■ **Collected data**:
· · · · · · ·
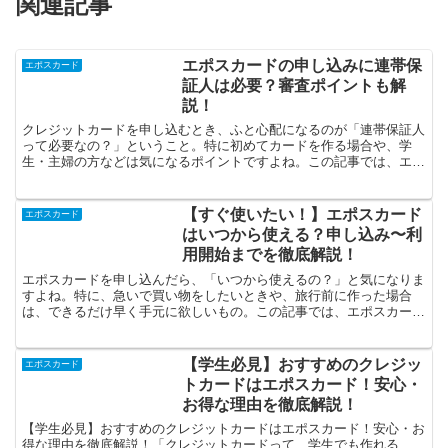
関連記事
エポスカードの申し込みに連帯保
エポスカード
証人は必要？審査ポイントも解
説！
クレジットカードを申し込むとき、ふと心配になるのが「連帯保証人
って必要なの？」ということ。特に初めてカードを作る場合や、学
生・主婦の方などは気になるポイントですよね。この記事では、エポ
スカードに連帯保証人が必要かどうかをわかりやすく解説して...
【すぐ使いたい！】エポスカード
エポスカード
はいつから使える？申し込み〜利
用開始までを徹底解説！
エポスカードを申し込んだら、「いつから使えるの？」と気になりま
すよね。特に、急いで買い物をしたいときや、旅行前に作った場合
は、できるだけ早く手元に欲しいもの。この記事では、エポスカード
が申し込みからどれくらいで使えるのか、利用開始までの流れ...
【学生必見】おすすめのクレジッ
エポスカード
トカードはエポスカード！安心・
お得な理由を徹底解説！
【学生必見】おすすめのクレジットカードはエポスカード！安心・お
得な理由を徹底解説！「クレジットカードって、学生でも作れる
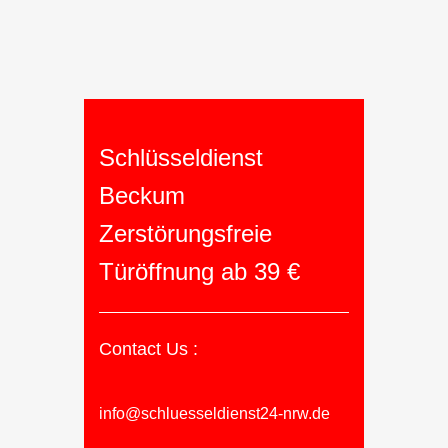
Schlüsseldienst
Beckum
Zerstörungsfreie
Türöffnung ab 39 €
Contact Us :
info@schluesseldienst24-nrw.de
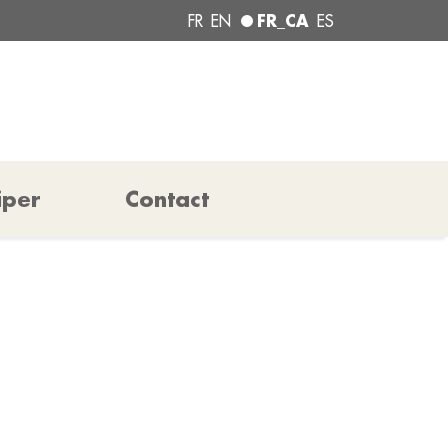
FR_CA
FR
EN
ES
iper
Contact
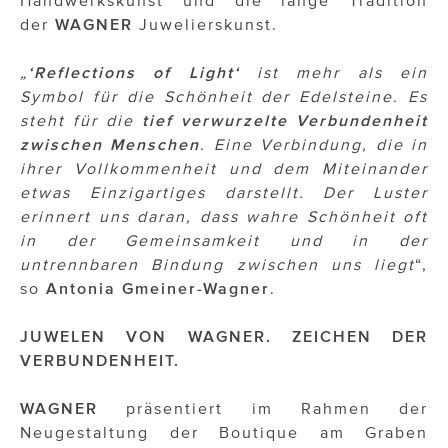
der
WAGNER
Juwelierskunst.
„
‘Reflections of Light‘
ist mehr als ein
Symbol für die Schönheit der Edelsteine. Es
steht für die
tief verwurzelte Verbundenheit
zwischen Menschen
. Eine Verbindung, die in
ihrer Vollkommenheit und dem Miteinander
etwas Einzigartiges darstellt. Der Luster
erinnert uns daran, dass wahre Schönheit oft
in der Gemeinsamkeit und in der
untrennbaren Bindung zwischen uns liegt
“,
so
Antonia Gmeiner-Wagner
.
JUWELEN VON WAGNER. ZEICHEN DER
VERBUNDENHEIT.
WAGNER
präsentiert im Rahmen der
Neugestaltung der Boutique am Graben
· · · · · · ·
■ **To do**:
Set down every line of text in the material above word for word, and leave out the pictures.

■ **Response below**:
関連記事
エポスカードの申し込みに連帯保
エポスカード
証人は必要？審査ポイントも解
説！
クレジットカードを申し込むとき、ふと心配になるのが「連帯保証人
って必要なの？」ということ。特に初めてカードを作る場合や、学
生・主婦の方などは気になるポイントですよね。この記事では、エポ
スカードに連帯保証人が必要かどうかをわかりやすく解説して...
【すぐ使いたい！】エポスカード
エポスカード
はいつから使える？申し込み〜利
用開始までを徹底解説！
エポスカードを申し込んだら、「いつから使えるの？」と気になりま
すよね。特に、急いで買い物をしたいときや、旅行前に作った場合
は、できるだけ早く手元に欲しいもの。この記事では、エポスカード
が申し込みからどれくらいで使えるのか、利用開始までの流れ...
【学生必見】おすすめのクレジッ
エポスカード
トカードはエポスカード！安心・
お得な理由を徹底解説！
【学生必見】おすすめのクレジットカードはエポスカード！安心・お
得な理由を徹底解説！「クレジットカードって、学生でも作れる
Schlüsseldienst
Beckum
Zerstörungsfreie
Türöffnung ab 39 €
Contact Us :
info@schluesseldienst24-nrw.de
FR_CA
FR
EN
ES
iper
Contact
der
WAGNER
Juwelierskunst.
„
‘Reflections of Light‘
ist mehr als ein
Symbol für die Schönheit der Edelsteine. Es
steht für die
tief verwurzelte Verbundenheit
zwischen Menschen
. Eine Verbindung, die in
ihrer Vollkommenheit und dem Miteinander
etwas Einzigartiges darstellt. Der Luster
erinnert uns daran, dass wahre Schönheit oft
in der Gemeinsamkeit und in der
untrennbaren Bindung zwischen uns liegt
“,
so
Antonia Gmeiner-Wagner
.
JUWELEN VON WAGNER. ZEICHEN DER
VERBUNDENHEIT.
WAGNER
präsentiert im Rahmen der
Neugestaltung der Boutique am Graben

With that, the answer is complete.